To do
1. Answer each question from the route comments:
(a) What size of camalot did the first commenter place on the initial stemming dihedral on pitch 6?
(b) On which pitch can rope drag be truly heinous?
(c) How does the final comment describe the second .11a crux?
2. List every place that follows "From:" in the route comments.

Page text
=====

Regarding breaking up (or not) P6 of PV - to each its own :-)
|By Lukasz M Fidkowski|
Jul 13, 2012
Some more beta: On the initial stemming dihedral on pitch 6, I found a decent #3 camalot placement, which took the sting out of that section. Both 11a cruxes are easier if you're tall; the second one is just a big reach from an undercling for tall people. I thought pitch 7 was pretty hard, and the traverse right under the roof a bit tricky. You want to traverse low (don't place gear under the spooky flake). The first incipient crack you pass doesn't take much pro (I got an ok #2 camalot), and the one you finally get into takes thin gear for a while, staying pretty sustained until the final 10a step left.
Overall an amazing route. Looking forward to trying Sunspot next.
|By Hamik Mukelyan|
From: Pasadena, CA
Aug 22, 2012
Awesome climb! (Duh.) There is a very loose, yet chalked, block right after the first 11a crux in the little roof. I would avoid it!
Sep 4, 2012
Does anybody know if there is still water running up near the base of the Hulk? Or do you have to bring water up with you.. thanks!!
|By Nick Stayner|
From: The Magic City
Nov 29, 2012
rating: 5.10+ 6b+ 21 VII+ E3 5b
Wow 45/46 rate this thing 4 stars... gotta be one of the highest quality ratings on Mountain Project! So much fun.
|By Colonel Mustard|
From: Reno, NV
Aug 18, 2013
Amazing! 5 star Cali Dude-style alpinism.
It's truly in range of the 5.10+ trad leader who has the endurance for pitch after pitch of 5.10.
Two things: Sometimes those rope stretcher pitches really leave you lacking the requisite pieces. Budget accordingly, or split the pitch up.
Rope drag on the 6th pitch can be truly heinous. I would sling everything long under the roof next time.
|By Tyson W.|
From: South Lake Tahoe, CA
Aug 18, 2013
Beta alert!!! I found myself scared and seemingly stranded when, right at the top off Pitch 8, I was horrified to discover the endless series of perfect hand jams had run out.
Luckily, I was able to survey the situation, and realized this had only occurred due to the mountain also coming to an end.
Using this information, I was able to calm myself enough to make the rap back to the base of this climb...But you too should be prepared for this discovery, as after 1000 feet of continuous perfect hands and locks, this point will no doubt come as a very disorienting discovery.
|By Patrick O'Neil|
From: Santa Clara, CA
Aug 19, 2013
I think the height conversations re: the cruxes on this route miss the point. Say what you want about the ratings of the two .11a sections on this route, they're two completely different types of cruxes. The first is delicate/technical climbing above marginal gear that could result in an unkind fall if pieces failed - just keep your head about you. The second .11a is a boulder problem requiring quite a bit more strength, power and sequence (this probably feels much harder than it is because it's atypical for this 1200-foot route that's predominately made up of splitter cracks).

=====

Pose landmark coordinates
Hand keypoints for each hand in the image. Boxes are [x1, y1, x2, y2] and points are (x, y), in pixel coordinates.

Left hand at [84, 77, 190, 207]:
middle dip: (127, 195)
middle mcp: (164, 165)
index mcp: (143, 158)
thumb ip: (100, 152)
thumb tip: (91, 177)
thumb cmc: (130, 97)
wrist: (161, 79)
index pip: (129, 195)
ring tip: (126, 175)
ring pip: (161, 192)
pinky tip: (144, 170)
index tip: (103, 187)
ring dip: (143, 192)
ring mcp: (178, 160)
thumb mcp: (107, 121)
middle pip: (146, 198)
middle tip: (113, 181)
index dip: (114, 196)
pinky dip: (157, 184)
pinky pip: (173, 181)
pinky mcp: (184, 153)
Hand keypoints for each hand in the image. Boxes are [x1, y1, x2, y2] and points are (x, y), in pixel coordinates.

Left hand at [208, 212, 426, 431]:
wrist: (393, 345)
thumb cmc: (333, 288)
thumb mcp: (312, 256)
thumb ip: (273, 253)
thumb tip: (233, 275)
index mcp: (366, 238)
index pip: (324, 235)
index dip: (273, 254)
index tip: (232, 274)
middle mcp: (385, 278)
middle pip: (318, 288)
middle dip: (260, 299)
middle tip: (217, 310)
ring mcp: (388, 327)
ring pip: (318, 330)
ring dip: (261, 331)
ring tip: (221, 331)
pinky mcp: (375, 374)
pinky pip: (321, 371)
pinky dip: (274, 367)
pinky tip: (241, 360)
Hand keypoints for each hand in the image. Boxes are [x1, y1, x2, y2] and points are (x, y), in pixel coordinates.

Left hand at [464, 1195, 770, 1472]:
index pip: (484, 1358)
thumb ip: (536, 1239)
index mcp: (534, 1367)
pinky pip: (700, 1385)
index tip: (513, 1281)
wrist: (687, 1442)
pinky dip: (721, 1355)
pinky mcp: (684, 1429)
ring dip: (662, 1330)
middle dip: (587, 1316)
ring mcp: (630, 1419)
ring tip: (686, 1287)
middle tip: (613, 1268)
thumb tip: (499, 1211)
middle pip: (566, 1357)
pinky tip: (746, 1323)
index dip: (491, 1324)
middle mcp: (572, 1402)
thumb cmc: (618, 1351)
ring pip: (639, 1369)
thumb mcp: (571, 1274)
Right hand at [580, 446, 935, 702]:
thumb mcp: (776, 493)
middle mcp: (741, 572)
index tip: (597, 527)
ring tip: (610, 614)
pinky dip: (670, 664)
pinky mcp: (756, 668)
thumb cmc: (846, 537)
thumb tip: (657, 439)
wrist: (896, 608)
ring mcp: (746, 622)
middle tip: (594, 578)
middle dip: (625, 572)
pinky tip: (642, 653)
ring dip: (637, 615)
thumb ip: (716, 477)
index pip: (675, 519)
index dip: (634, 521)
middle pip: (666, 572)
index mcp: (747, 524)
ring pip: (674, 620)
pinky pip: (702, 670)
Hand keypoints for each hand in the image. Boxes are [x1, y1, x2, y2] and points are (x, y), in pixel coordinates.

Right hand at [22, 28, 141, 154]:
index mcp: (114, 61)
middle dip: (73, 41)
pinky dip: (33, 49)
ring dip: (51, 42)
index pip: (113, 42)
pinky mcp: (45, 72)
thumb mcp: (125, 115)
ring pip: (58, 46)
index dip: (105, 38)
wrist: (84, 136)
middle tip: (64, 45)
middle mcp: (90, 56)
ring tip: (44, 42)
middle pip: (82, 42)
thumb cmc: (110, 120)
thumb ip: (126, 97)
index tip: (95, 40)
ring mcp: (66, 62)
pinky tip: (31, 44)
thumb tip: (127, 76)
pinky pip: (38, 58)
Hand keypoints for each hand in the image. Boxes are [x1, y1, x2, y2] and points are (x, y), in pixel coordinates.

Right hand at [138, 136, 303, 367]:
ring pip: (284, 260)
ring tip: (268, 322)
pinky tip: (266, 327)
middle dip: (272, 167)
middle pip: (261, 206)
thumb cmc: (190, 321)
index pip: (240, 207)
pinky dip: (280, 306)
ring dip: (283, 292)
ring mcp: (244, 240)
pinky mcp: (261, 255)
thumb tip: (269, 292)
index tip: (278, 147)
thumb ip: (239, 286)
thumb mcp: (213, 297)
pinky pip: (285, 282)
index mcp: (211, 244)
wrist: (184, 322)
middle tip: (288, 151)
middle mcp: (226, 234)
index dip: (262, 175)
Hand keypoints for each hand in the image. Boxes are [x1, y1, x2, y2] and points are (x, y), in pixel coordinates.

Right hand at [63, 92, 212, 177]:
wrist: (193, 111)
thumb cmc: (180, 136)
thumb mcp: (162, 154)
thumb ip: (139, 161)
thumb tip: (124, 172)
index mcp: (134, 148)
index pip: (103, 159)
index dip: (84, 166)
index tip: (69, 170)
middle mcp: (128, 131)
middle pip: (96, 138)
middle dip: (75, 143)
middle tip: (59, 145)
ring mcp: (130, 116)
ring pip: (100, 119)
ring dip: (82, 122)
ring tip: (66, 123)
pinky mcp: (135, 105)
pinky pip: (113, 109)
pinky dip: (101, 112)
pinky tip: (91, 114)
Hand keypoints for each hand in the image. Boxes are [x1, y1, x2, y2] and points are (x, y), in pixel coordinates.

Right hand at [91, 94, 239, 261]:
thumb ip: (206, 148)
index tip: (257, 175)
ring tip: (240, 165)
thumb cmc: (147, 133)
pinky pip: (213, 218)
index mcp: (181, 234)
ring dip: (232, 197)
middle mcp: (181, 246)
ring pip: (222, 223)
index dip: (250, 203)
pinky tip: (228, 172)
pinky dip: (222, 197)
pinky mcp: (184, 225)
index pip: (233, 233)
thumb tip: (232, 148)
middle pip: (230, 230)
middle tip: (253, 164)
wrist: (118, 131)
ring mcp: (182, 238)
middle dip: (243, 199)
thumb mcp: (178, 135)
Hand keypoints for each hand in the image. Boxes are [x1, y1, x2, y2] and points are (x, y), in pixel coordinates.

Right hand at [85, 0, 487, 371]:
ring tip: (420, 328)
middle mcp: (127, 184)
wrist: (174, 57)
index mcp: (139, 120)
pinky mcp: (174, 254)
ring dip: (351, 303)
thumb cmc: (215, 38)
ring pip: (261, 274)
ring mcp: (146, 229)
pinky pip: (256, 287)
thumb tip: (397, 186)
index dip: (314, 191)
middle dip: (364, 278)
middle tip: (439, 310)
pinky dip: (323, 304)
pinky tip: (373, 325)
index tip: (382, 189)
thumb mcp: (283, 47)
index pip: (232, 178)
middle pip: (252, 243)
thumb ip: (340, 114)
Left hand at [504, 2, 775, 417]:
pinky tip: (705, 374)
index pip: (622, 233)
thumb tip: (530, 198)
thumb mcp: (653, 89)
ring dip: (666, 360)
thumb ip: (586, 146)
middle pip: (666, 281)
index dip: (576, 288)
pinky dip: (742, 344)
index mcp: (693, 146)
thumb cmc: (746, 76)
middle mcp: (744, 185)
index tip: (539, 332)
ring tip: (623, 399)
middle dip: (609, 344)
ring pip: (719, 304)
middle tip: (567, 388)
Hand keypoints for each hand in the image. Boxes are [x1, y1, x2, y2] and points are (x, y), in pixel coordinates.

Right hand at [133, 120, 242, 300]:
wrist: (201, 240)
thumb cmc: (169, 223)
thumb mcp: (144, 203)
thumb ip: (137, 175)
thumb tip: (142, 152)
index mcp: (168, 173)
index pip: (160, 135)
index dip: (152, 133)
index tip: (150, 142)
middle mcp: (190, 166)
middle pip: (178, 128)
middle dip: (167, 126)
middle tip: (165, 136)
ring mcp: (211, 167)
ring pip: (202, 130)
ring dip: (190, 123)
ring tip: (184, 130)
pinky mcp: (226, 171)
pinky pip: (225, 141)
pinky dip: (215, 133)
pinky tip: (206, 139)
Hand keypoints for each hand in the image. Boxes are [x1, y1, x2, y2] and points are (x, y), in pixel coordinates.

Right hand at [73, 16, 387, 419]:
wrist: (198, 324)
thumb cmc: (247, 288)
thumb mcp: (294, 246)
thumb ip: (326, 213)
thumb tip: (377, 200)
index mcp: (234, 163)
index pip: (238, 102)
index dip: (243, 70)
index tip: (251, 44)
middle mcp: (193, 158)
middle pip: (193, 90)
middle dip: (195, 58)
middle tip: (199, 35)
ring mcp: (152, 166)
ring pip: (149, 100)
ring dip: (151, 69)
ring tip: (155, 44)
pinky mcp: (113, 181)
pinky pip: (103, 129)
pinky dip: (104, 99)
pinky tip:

=====

Results
1.
(a) A #3 camalot.
(b) The 6th pitch.
(c) As a boulder problem requiring quite a bit more strength, power and sequence.

2.
Pasadena, CA
The Magic City
Reno, NV
South Lake Tahoe, CA
Santa Clara, CA